Last August, the public relations firm whose job it is to talk up cork, on behalf of the leading Portuguese cork producer Amorim, issued an astonishing press release. “TCA NO LONGER A MAJOR PROBLEM IN USA, SAYS INDUSTRY LEADER”. Essentially, the report said that Dr Christian Butzke, an American professor of oenology and wine judge, said in an article in a wine industry magazine that TCA, the main cork-derived taint that results in ‘corked’ or ‘corky’ wines, was no longer a major problem in the US for either producers or consumers.
My immediate reaction, and that of many other wine professionals I know, was: “What planet is this person living on?”
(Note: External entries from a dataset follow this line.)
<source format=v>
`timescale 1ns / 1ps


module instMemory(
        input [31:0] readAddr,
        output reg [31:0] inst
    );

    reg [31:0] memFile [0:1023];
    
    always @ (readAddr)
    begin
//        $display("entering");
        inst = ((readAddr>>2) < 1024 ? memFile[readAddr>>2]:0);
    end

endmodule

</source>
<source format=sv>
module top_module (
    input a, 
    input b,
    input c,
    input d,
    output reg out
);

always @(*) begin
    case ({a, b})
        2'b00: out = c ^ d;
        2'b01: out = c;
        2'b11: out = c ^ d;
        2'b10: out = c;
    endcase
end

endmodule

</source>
I had just been to a dinner with some winemakers at which the first three wines served were corked, not just any old wines but two bottles of 1990 Dom Perignon and one of a 2005 Raveneau Premier Cru Chablis. There followed the usual wailing and gnashing of teeth over the evils of cork. Nearly a grand’s worth of should-have-been great wine down the drain, and this news from the cork industry added insult to injury.
I taste thousands of wines a year and while most of them are Australian – of which most are under alternative seals these days – I still taste a lot of cork-sealed wine and I haven’t noticed any decrease in TCA cork taint. So I decided to run an analysis on the first 1800 wines I’d sampled in my tasting room this year. The result? Only 15.7% of those wines were under natural cork (I included sparkling and fortified wines) but of those, I was confident identifying 8.9% of them as having cork-derived taints. Admittedly few were American wines, but nearly all of those were cork-sealed and well over 8.9% of them were ‘corked’!
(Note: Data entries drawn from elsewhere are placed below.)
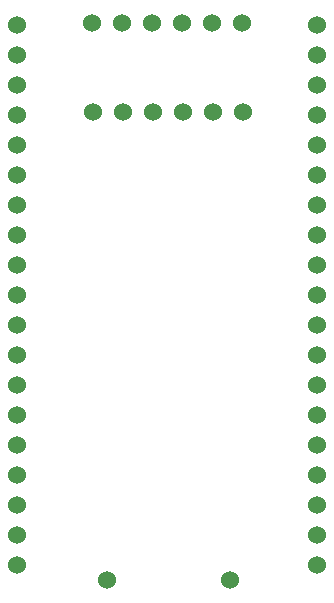
<source format=gbl>
G04 Layer: BottomLayer*
G04 EasyEDA v6.5.22, 2023-01-02 13:12:36*
G04 47529accbdb14ac4be852964c7da3e5e,963ededa1bec40798c37f3e62625e793,10*
G04 Gerber Generator version 0.2*
G04 Scale: 100 percent, Rotated: No, Reflected: No *
G04 Dimensions in millimeters *
G04 leading zeros omitted , absolute positions ,4 integer and 5 decimal *
%FSLAX45Y45*%
%MOMM*%

%ADD10C,1.5240*%

%LPD*%
D10*
G01*
X889000Y127000D03*
G01*
X1930400Y127000D03*
G01*
X127000Y508000D03*
G01*
X127000Y254000D03*
G01*
X127000Y762000D03*
G01*
X127000Y1016000D03*
G01*
X127000Y1270000D03*
G01*
X127000Y1524000D03*
G01*
X127000Y1778000D03*
G01*
X127000Y2032000D03*
G01*
X127000Y2286000D03*
G01*
X127000Y2540000D03*
G01*
X127000Y2794000D03*
G01*
X127000Y3048000D03*
G01*
X127000Y3302000D03*
G01*
X127000Y3556000D03*
G01*
X127000Y3810000D03*
G01*
X127000Y4064000D03*
G01*
X127000Y4318000D03*
G01*
X127000Y4572000D03*
G01*
X127000Y4826000D03*
G01*
X2667000Y4826000D03*
G01*
X2667000Y4572000D03*
G01*
X2667000Y4318000D03*
G01*
X2667000Y4064000D03*
G01*
X2667000Y3810000D03*
G01*
X2667000Y3556000D03*
G01*
X2667000Y3302000D03*
G01*
X2667000Y3048000D03*
G01*
X2667000Y2794000D03*
G01*
X2667000Y2540000D03*
G01*
X2667000Y2286000D03*
G01*
X2667000Y2032000D03*
G01*
X2667000Y1778000D03*
G01*
X2667000Y1524000D03*
G01*
X2667000Y1270000D03*
G01*
X2667000Y1016000D03*
G01*
X2667000Y762000D03*
G01*
X2667000Y508000D03*
G01*
X2667000Y254000D03*
G01*
X774700Y4089400D03*
G01*
X1028700Y4089400D03*
G01*
X1282700Y4089400D03*
G01*
X1536700Y4089400D03*
G01*
X1790700Y4089400D03*
G01*
X2044700Y4089400D03*
G01*
X761111Y4838700D03*
G01*
X2031111Y4838700D03*
G01*
X1777111Y4838700D03*
G01*
X1523111Y4838700D03*
G01*
X1269111Y4838700D03*
G01*
X1015111Y4838700D03*
M02*

</source>
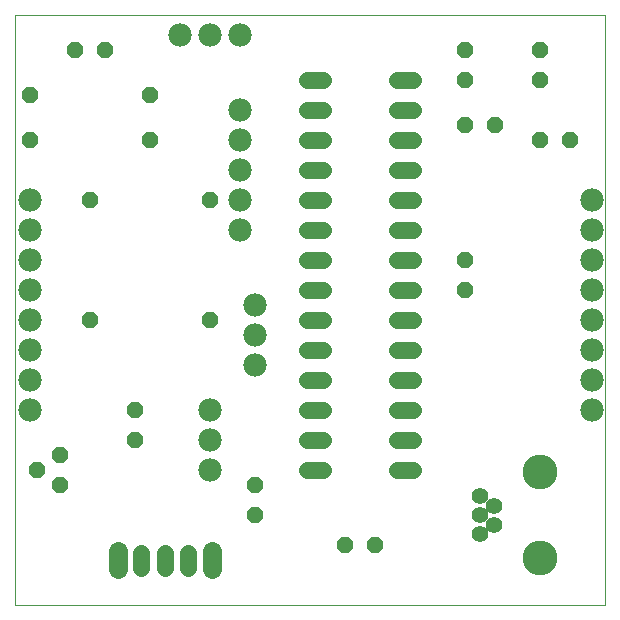
<source format=gbs>
G75*
%MOIN*%
%OFA0B0*%
%FSLAX25Y25*%
%IPPOS*%
%LPD*%
%AMOC8*
5,1,8,0,0,1.08239X$1,22.5*
%
%ADD10C,0.00000*%
%ADD11C,0.07800*%
%ADD12OC8,0.05600*%
%ADD13C,0.05600*%
%ADD14C,0.05550*%
%ADD15C,0.11620*%
%ADD16C,0.05550*%
%ADD17C,0.06337*%
D10*
X0001800Y0001800D02*
X0001800Y0198650D01*
X0198650Y0198650D01*
X0198650Y0001800D01*
X0001800Y0001800D01*
D11*
X0006800Y0066800D03*
X0006800Y0076800D03*
X0006800Y0086800D03*
X0006800Y0096800D03*
X0006800Y0106800D03*
X0006800Y0116800D03*
X0006800Y0126800D03*
X0006800Y0136800D03*
X0056800Y0191800D03*
X0066800Y0191800D03*
X0076800Y0191800D03*
X0076800Y0166800D03*
X0076800Y0156800D03*
X0076800Y0146800D03*
X0076800Y0136800D03*
X0076800Y0126800D03*
X0081800Y0101800D03*
X0081800Y0091800D03*
X0081800Y0081800D03*
X0066800Y0066800D03*
X0066800Y0056800D03*
X0066800Y0046800D03*
X0194300Y0066800D03*
X0194300Y0076800D03*
X0194300Y0086800D03*
X0194300Y0096800D03*
X0194300Y0106800D03*
X0194300Y0116800D03*
X0194300Y0126800D03*
X0194300Y0136800D03*
D12*
X0186800Y0156800D03*
X0176800Y0156800D03*
X0161800Y0161800D03*
X0151800Y0161800D03*
X0151800Y0176800D03*
X0151800Y0186800D03*
X0176800Y0186800D03*
X0176800Y0176800D03*
X0151800Y0116800D03*
X0151800Y0106800D03*
X0081800Y0041800D03*
X0081800Y0031800D03*
X0111800Y0021800D03*
X0121800Y0021800D03*
X0066800Y0096800D03*
X0041800Y0066800D03*
X0041800Y0056800D03*
X0016800Y0051800D03*
X0009300Y0046800D03*
X0016800Y0041800D03*
X0026800Y0096800D03*
X0026800Y0136800D03*
X0006800Y0156800D03*
X0006800Y0171800D03*
X0021800Y0186800D03*
X0031800Y0186800D03*
X0046800Y0171800D03*
X0046800Y0156800D03*
X0066800Y0136800D03*
D13*
X0099200Y0136800D02*
X0104400Y0136800D01*
X0104400Y0126800D02*
X0099200Y0126800D01*
X0099200Y0116800D02*
X0104400Y0116800D01*
X0104400Y0106800D02*
X0099200Y0106800D01*
X0099200Y0096800D02*
X0104400Y0096800D01*
X0104400Y0086800D02*
X0099200Y0086800D01*
X0099200Y0076800D02*
X0104400Y0076800D01*
X0104400Y0066800D02*
X0099200Y0066800D01*
X0099200Y0056800D02*
X0104400Y0056800D01*
X0104400Y0046800D02*
X0099200Y0046800D01*
X0129200Y0046800D02*
X0134400Y0046800D01*
X0134400Y0056800D02*
X0129200Y0056800D01*
X0129200Y0066800D02*
X0134400Y0066800D01*
X0134400Y0076800D02*
X0129200Y0076800D01*
X0129200Y0086800D02*
X0134400Y0086800D01*
X0134400Y0096800D02*
X0129200Y0096800D01*
X0129200Y0106800D02*
X0134400Y0106800D01*
X0134400Y0116800D02*
X0129200Y0116800D01*
X0129200Y0126800D02*
X0134400Y0126800D01*
X0134400Y0136800D02*
X0129200Y0136800D01*
X0129200Y0146800D02*
X0134400Y0146800D01*
X0134400Y0156800D02*
X0129200Y0156800D01*
X0129200Y0166800D02*
X0134400Y0166800D01*
X0134400Y0176800D02*
X0129200Y0176800D01*
X0104400Y0176800D02*
X0099200Y0176800D01*
X0099200Y0166800D02*
X0104400Y0166800D01*
X0104400Y0156800D02*
X0099200Y0156800D01*
X0099200Y0146800D02*
X0104400Y0146800D01*
D14*
X0156721Y0038099D03*
X0161446Y0034950D03*
X0156721Y0031800D03*
X0161446Y0028650D03*
X0156721Y0025501D03*
D15*
X0176800Y0017430D03*
X0176800Y0046170D03*
D16*
X0059674Y0019375D02*
X0059674Y0014225D01*
X0051800Y0014225D02*
X0051800Y0019375D01*
X0043926Y0019375D02*
X0043926Y0014225D01*
D17*
X0036052Y0013831D02*
X0036052Y0019769D01*
X0067548Y0019769D02*
X0067548Y0013831D01*
M02*

</source>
The 8.9% statistic roughly tallies with the Australian Wine Research Institute’s findings at its regular Advanced Wine Assessment courses, according to the AWRI’s Peter Godden.
“We don’t see a significant fall in the incidence of TCA, but we don’t see the humdingers we used to either, and you’d suspect that with the TCA removal methods they are using now, more corks are around the low levels. But the incidence hasn’t dropped. Even if, hypothetically speaking, it had dropped from 8% down to 6%, 6% is still far too high,” says Godden.
“The incidence of TCA has been 6 to 8% consistently in our Advanced Wine Assessment courses for years.” He added that the old theory that Australia saw more TCA in imported wines because of shipping across the equator, could now be revealed as a nonsense. “We see no significant difference between wines from Australia, France and Italy.”
Dr Tony Jordan, who founded Domaine Chandon Australia and is now winemaking adviser to the Moet Hennessy Wine Division, and who’s had a lot to do with cork and its alternatives, also has not noticed any decrease in TCA cork taint. He says the reason Australia’s Domaine Chandon moved to crown seals and Diam corks for its sparkling wines was that “We were so desperate with the cork problem. I’d like to move all our sparkling wines to crown seals, they are the best, but you can’t be a shag on a rock. Unless a big brand supports (crown seals) you won’t see the mass acceptance that happened with screwcaps.”
Today, Chandon uses screwcaps on all still wines, crown seals on its Zero Dosage sparklings and Diam (a composite cork specially treated to eradicate TCA) on all other sparkling. Moet & Chandon in France still uses natural cork.
His response to the report in the Amorim newsletter? “It’s insulting to any technician in the industry, and also to the consumers, who are being lied to.” But he does acknowledge that Amorim and other cork producers have been working on the problem and are ‘getting their act together’. “They have probably dropped cork taint, but it is still a big issue. We still see significant levels of TCA. I’m not saying they’re as high as they used to be. But why should we have it at all?”
* Dr Butzke is a professor of enology at Indiana’s Purdue University and president-elect of the American Society of Enology and Viticulture. He was quoted in the May-June 2009 edition of “Vineyard & Winery Management”, saying that after reviewing the thousands of international and US wines submitted to the Indy International Wine Competition, he believed cork had achieved a performance rate exceeding 99 per cent (whatever that means!).